In this article, we’ll cover some of the pros and cons of value-based pricing.
Charging an hourly rate can feel less scary than asking for a higher priced fixed rate package because you know you’ll be compensated for every hour you spend on a project.
But there are drawbacks to trading time for money – not the least of which is that it limits your earning potential.
Focus on results, not time
Here’s the thing about billing by the hour: your clients will focus on how you’re spending your time rather than the results you’re achieving.
At the same time, hourly billing opens you up to comparisons with your competitors, who may charge a higher or lower hourly rate.
What you always want your clients to focus on is the value you bring to a project – which is why another term for fixed rate packages is “value-based pricing”.
Relieve your clients of invoice anxiety
Your clients will, without exception, want to know what your services cost up front – especially if you’ll be working on a large project and the investment will be significant.
Offering a fixed rate package makes it easier for a client to say yes to your pitch.
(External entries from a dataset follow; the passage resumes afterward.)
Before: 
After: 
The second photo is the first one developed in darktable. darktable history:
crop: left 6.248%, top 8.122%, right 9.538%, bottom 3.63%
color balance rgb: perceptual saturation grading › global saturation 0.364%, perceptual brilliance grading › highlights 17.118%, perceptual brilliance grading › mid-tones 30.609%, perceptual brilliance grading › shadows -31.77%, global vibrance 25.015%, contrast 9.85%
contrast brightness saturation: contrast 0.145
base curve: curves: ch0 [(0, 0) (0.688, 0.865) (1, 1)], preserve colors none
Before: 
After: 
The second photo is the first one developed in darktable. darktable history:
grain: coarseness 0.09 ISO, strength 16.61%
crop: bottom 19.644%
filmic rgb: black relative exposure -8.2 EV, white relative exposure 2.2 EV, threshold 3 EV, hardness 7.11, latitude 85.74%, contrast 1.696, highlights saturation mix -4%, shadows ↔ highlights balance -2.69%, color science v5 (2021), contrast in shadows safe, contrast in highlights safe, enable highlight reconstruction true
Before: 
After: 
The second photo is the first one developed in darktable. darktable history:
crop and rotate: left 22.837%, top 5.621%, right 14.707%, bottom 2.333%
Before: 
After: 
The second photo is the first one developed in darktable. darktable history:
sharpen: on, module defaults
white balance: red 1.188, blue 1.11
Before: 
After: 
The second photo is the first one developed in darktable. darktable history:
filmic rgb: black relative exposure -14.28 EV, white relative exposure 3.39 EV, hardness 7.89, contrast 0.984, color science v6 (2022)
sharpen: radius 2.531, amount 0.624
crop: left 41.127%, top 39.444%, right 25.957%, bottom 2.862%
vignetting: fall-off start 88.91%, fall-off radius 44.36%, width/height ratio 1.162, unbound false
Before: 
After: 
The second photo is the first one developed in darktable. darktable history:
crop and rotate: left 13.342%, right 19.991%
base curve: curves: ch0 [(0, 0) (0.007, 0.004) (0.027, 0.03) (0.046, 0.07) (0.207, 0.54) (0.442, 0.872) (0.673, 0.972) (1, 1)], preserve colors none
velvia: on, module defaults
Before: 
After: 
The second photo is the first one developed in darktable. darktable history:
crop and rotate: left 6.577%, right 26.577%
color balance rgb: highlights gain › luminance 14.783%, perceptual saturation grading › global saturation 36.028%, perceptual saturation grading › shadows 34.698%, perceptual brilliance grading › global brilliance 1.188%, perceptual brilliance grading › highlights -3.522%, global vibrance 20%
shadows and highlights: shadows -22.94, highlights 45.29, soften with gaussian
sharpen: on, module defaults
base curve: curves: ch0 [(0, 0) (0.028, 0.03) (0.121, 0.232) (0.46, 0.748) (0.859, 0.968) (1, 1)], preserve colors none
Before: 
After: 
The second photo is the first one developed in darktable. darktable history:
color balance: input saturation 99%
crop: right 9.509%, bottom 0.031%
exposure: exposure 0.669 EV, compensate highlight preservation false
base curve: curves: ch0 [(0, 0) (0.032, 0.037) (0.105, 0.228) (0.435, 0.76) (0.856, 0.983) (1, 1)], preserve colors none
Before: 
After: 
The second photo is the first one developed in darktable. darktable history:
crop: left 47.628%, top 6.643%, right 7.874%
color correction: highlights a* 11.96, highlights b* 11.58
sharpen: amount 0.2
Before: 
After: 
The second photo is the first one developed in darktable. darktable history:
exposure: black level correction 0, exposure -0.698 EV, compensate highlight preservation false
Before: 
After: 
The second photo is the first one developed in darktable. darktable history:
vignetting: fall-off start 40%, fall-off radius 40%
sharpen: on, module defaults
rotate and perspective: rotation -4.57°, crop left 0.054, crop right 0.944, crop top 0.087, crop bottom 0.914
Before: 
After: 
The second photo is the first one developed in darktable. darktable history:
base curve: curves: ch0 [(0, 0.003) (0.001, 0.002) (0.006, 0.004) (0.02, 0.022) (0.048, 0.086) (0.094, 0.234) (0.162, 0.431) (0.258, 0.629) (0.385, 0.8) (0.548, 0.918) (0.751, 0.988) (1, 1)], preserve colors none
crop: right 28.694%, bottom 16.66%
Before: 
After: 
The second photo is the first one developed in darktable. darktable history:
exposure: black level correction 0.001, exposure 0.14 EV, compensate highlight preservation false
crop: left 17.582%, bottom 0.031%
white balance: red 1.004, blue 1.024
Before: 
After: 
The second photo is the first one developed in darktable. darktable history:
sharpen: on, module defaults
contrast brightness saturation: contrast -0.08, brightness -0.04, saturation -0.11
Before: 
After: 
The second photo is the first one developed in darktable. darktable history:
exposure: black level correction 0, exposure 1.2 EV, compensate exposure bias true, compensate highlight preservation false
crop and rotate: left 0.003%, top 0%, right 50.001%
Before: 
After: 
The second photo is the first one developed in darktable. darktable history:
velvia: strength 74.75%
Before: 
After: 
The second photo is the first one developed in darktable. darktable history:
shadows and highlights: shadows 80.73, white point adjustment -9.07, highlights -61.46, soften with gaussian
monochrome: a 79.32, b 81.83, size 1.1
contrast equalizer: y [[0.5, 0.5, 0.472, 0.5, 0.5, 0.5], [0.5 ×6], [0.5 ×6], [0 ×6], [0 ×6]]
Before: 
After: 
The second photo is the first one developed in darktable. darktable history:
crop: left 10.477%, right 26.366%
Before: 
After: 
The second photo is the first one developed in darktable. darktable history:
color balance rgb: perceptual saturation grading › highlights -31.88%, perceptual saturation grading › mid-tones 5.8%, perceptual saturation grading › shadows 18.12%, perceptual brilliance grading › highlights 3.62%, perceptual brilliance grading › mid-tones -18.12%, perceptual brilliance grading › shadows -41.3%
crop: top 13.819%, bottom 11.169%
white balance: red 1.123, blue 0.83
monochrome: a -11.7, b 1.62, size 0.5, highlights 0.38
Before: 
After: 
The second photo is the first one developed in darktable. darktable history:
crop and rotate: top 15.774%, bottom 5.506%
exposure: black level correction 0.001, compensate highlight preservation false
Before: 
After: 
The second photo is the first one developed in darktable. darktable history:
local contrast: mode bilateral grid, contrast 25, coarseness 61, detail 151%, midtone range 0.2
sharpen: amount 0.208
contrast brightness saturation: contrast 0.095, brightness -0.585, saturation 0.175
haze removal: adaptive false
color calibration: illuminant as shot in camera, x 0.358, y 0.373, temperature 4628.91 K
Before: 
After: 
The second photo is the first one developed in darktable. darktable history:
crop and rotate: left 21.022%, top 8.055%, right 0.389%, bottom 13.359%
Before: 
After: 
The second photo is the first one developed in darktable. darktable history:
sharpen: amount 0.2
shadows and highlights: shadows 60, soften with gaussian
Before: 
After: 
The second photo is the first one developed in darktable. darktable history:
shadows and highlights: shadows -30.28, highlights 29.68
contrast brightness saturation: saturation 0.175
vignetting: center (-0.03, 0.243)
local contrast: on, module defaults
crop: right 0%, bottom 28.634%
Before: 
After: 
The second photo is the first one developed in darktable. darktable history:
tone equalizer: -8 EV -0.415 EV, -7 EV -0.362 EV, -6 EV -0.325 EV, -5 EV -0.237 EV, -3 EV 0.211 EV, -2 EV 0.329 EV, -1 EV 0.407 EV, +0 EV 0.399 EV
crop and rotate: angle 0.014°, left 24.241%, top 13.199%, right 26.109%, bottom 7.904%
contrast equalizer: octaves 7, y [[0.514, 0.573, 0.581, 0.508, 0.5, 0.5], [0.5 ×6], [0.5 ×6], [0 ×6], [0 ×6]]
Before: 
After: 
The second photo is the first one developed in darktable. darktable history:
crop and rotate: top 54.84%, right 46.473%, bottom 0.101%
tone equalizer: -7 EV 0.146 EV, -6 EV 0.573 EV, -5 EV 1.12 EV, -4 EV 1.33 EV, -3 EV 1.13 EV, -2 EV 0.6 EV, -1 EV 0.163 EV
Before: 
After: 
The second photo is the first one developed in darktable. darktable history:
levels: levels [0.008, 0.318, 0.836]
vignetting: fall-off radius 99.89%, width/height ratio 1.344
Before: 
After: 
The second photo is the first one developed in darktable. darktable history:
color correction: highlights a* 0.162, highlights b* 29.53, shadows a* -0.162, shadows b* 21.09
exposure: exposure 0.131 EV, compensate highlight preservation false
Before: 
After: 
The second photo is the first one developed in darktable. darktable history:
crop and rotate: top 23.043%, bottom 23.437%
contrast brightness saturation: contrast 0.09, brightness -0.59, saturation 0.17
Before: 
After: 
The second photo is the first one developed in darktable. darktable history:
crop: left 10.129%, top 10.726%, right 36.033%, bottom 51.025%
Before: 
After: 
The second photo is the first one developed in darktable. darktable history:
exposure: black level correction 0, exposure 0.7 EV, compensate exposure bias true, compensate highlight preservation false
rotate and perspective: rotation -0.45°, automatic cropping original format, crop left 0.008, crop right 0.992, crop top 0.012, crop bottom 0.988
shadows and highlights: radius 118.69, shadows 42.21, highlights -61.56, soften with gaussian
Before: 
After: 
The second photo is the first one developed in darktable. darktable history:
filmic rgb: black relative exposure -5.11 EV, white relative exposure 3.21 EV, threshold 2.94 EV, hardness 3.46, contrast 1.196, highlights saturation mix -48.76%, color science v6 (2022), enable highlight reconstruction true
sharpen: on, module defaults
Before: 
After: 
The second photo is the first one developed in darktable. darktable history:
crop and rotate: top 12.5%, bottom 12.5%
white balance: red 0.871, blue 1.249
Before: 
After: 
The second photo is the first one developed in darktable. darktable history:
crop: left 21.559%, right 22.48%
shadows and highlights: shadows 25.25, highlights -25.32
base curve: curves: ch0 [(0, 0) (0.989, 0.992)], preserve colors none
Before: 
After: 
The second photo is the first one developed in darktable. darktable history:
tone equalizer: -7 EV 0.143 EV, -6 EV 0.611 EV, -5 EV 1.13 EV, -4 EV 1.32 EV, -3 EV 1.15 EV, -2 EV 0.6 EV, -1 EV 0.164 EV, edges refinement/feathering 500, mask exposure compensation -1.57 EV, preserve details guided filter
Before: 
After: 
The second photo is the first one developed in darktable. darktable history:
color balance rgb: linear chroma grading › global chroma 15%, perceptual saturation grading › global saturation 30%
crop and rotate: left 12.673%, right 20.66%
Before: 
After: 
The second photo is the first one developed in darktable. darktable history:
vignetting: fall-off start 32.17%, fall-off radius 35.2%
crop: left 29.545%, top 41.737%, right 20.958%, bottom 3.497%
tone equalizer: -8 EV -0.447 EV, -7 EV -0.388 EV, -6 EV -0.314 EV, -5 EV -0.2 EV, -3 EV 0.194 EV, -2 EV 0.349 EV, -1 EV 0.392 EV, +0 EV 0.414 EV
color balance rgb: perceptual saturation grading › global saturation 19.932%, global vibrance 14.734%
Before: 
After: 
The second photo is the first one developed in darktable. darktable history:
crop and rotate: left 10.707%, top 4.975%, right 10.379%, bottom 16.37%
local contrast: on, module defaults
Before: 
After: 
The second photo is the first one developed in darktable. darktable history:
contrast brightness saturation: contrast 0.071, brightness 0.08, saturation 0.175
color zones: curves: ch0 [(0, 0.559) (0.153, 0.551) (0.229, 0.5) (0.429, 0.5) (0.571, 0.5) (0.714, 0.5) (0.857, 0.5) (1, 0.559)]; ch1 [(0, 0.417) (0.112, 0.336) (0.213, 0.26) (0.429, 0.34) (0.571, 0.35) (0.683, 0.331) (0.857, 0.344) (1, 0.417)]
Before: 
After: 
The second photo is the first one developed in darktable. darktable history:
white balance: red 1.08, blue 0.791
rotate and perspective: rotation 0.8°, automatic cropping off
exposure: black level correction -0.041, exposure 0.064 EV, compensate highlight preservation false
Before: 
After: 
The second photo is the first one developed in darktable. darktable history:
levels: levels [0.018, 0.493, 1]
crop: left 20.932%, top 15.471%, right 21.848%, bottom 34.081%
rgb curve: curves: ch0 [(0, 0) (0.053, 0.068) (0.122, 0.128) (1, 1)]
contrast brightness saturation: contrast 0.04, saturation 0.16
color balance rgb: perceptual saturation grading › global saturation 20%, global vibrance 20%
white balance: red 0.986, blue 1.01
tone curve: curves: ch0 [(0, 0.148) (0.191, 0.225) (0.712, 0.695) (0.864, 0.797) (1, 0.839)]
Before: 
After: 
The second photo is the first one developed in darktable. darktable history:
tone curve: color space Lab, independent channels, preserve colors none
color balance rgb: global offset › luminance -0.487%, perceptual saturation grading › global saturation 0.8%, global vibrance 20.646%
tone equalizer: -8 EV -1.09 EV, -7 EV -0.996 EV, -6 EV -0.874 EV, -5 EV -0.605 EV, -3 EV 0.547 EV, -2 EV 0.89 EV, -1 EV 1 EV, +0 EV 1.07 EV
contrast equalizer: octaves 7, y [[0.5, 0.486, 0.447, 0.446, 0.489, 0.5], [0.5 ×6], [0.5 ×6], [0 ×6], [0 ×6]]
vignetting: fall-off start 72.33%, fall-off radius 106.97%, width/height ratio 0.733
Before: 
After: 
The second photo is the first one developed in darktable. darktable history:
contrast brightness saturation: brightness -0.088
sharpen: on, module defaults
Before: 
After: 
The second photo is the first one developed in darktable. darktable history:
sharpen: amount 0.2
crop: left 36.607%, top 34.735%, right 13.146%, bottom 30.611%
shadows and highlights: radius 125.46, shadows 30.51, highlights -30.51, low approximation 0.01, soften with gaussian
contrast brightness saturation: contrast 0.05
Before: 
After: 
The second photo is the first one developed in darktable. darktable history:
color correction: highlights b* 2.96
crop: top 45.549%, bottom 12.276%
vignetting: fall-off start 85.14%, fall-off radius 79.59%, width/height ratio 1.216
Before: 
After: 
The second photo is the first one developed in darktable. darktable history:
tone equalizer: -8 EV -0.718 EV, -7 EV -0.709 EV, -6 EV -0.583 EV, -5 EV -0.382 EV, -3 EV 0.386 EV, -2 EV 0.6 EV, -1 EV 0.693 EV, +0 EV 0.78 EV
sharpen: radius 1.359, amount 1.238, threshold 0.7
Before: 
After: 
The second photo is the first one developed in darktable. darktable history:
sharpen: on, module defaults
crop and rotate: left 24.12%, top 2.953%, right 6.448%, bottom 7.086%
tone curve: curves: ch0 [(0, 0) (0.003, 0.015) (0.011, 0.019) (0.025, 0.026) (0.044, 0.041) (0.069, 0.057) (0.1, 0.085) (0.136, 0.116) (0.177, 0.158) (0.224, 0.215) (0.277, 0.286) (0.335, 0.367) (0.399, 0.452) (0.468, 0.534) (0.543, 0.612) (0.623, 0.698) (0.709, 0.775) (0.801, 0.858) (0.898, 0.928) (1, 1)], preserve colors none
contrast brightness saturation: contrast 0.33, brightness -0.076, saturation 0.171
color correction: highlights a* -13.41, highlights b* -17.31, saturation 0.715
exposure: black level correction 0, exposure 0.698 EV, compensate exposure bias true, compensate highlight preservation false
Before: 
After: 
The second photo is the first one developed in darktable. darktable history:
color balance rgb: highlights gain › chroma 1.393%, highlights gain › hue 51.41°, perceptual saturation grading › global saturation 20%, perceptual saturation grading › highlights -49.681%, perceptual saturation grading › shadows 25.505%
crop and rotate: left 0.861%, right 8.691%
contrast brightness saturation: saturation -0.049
Knowing the final cost in advance allows them to more comfortably and confidently plan, budget, and invest in your services.
Ultimately, value-based pricing will also free you up to do your best work knowing you’ll earn a fair rate for your services with the potential to increase your earnings.
Why fixed rate pricing = higher profits
In some cases, freelancers charging by the hour don’t feel as motivated to work quickly and/or efficiently. With a limited number of working hours in a day, charging by the hour – even if you’re billing for more hours – limits your earning potential.
Not surprisingly, many service providers who trade hours for dollars eventually end up burning out trying to earn more money.
When you switch to fixed rate packages, it’s in your best interest to find ways to work more efficiently so you can earn more for your time – at the same time, you make your clients happy by getting the job done expediently.
All pricing strategies have risks
The downside to fixed-rate pricing is that some projects will be more profitable than others – and others less so – depending on how much time is required to get the job done.
One way to reduce risk is to ensure you and your client are very clear on the deliverables included in the project at the outset and to always have your agreement in writing.
Inevitably some clients will try to expand the scope of the project and may forget the outcomes originally agreed to – particularly if the project takes half a year or longer to complete.
With a value-based pricing model, you’ll win some and lose some – but you’ll lose less with time and experience, and in the bigger scheme of things, it will likely be worth it.
If you’re ready to switch to offering fixed rate packages, the first step is to understand the value you already offer your clients.
Think broadly about your expertise, training, professional qualifications, and years of experience. Then create your first draft of your fixed rate package offerings.
Being able to communicate exactly how you can solve your clients’ problems will make it easy for them to see how valuable your work is.
Get this part right and your clients may even feel they’re getting a deal when they see the price tag for all you have to offer.